Closed mikehearn closed 4 years ago

mikehearn commented 4 years ago

Thanks for the really nice tool!

I followed the instructions to try Orchid out via Maven, and was surprised to discover it by default asks me to do lots of changes I don't know how to do to migrate to new stuff. Shouldn't a fresh site not use deprecated things out of the box? e.g.

[WARN] JavadocGenerator: 
[WARN]     - 
            This SourceDoc generator is being deprecated in favor of a new, more unified, 
            and more modular code-documentation plugin, OrchidSourceDoc. The new system 
            can be enabled now with the `--experimentalSourceDoc` CLI flag, and the legacy 
            generators will be removed in the next major version.

I don't know how to set that flag using Maven and it's not clear why I should care about this?

Likewise:

[WARN] EditorialTheme: 
[WARN]     - Editorial Theme configuration of search has been deprecated, and you should migrate to the `orchidSearch` or `algoliaDocsearch` meta-component config instead.
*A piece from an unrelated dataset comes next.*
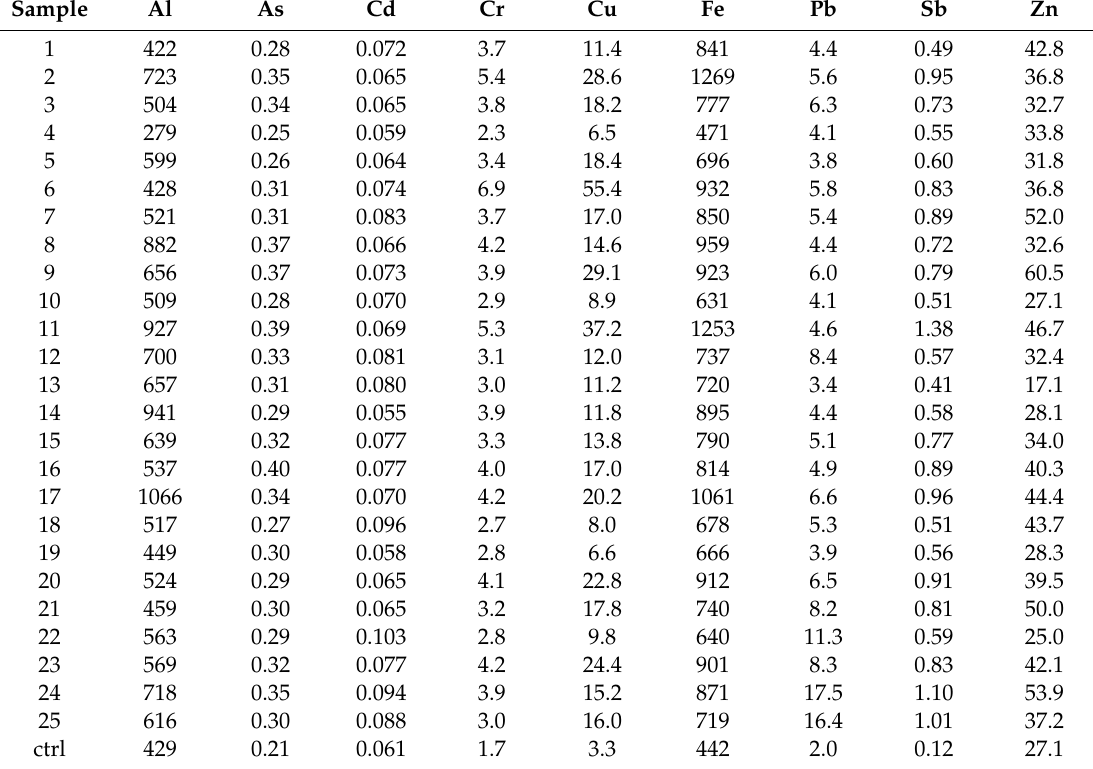
Table 1. Concentrations ( µ g / g dw) of trace elements in samples of the lichen Evernia prunastri exposed for 3 months at 25 sites in Milan, as well as at a control site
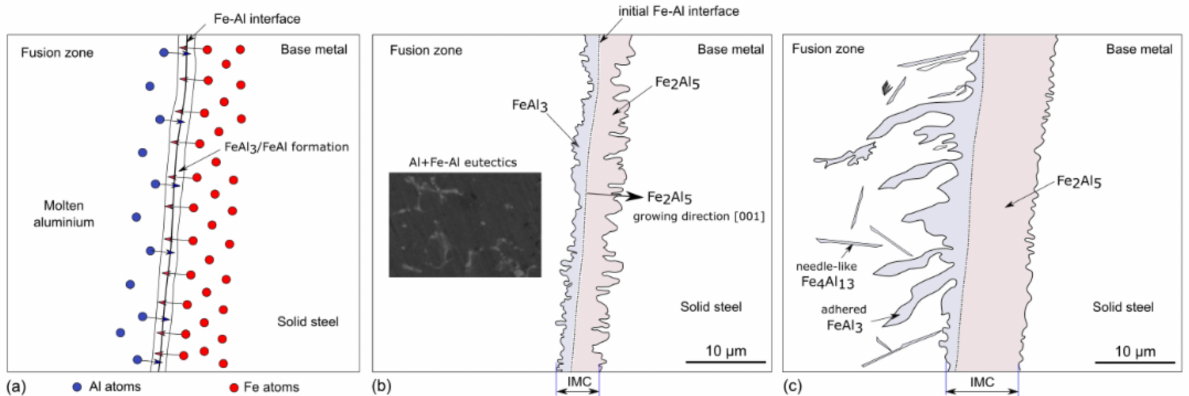
Figure 10. Formation and growth of Fe-Al IMC layer during welding according to progress in weld thermal cycle: ( a ) initial formation of FeAl phases; ( b ) Fe x Al x phases during low heat input parameters; and ( c ) Fe x Al x phases during high heat input. Figure is based on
Add `legacySearch: false` to your theme config to hide this warning and prevent the theme from adding these search scripts automatically.

OK but ... isn't this the theme used in the tutorials? This message doesn't even look meant for me, it looks like you talking to yourself :)

cjbrooks12 commented 4 years ago

Yeah, I'm still trying to figure out the best way to go about this. I released breaking changes in the past which broke some users' sites unexpectedly, so this latest major release I have tried this "feature flag" approach to provide a smoother transition path. Definitely not ideal, but they are just warnings and you can safely ignore them when just starting out.

The messages are intended for users who are upgrading existing sites from a previous version because it can be hard for users to know about new/breaking changes if they are only mentioned in the release notes (which may not be read thoroughly). But you're right, it's probably best to hide these warnings from new installations to avoid confusion.